WORK REQUIRED ::
Report each line of the listing that contains the string "wedding", treating uppercase and lowercase letters as distinct.

(Stored dataset items)
■ ■ ■ ■ ■

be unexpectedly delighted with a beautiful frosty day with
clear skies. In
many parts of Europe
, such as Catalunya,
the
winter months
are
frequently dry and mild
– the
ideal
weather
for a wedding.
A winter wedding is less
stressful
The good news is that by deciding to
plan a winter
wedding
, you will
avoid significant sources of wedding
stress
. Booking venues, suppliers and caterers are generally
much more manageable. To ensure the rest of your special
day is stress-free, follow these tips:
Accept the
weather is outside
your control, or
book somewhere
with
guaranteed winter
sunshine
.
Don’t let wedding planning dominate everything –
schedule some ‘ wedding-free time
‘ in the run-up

■ ■ ■ ■ ■

RESULT BELOW ::
for a wedding.
A winter wedding is less
wedding
avoid significant sources of wedding
Don’t let wedding planning dominate everything –
schedule some ‘ wedding-free time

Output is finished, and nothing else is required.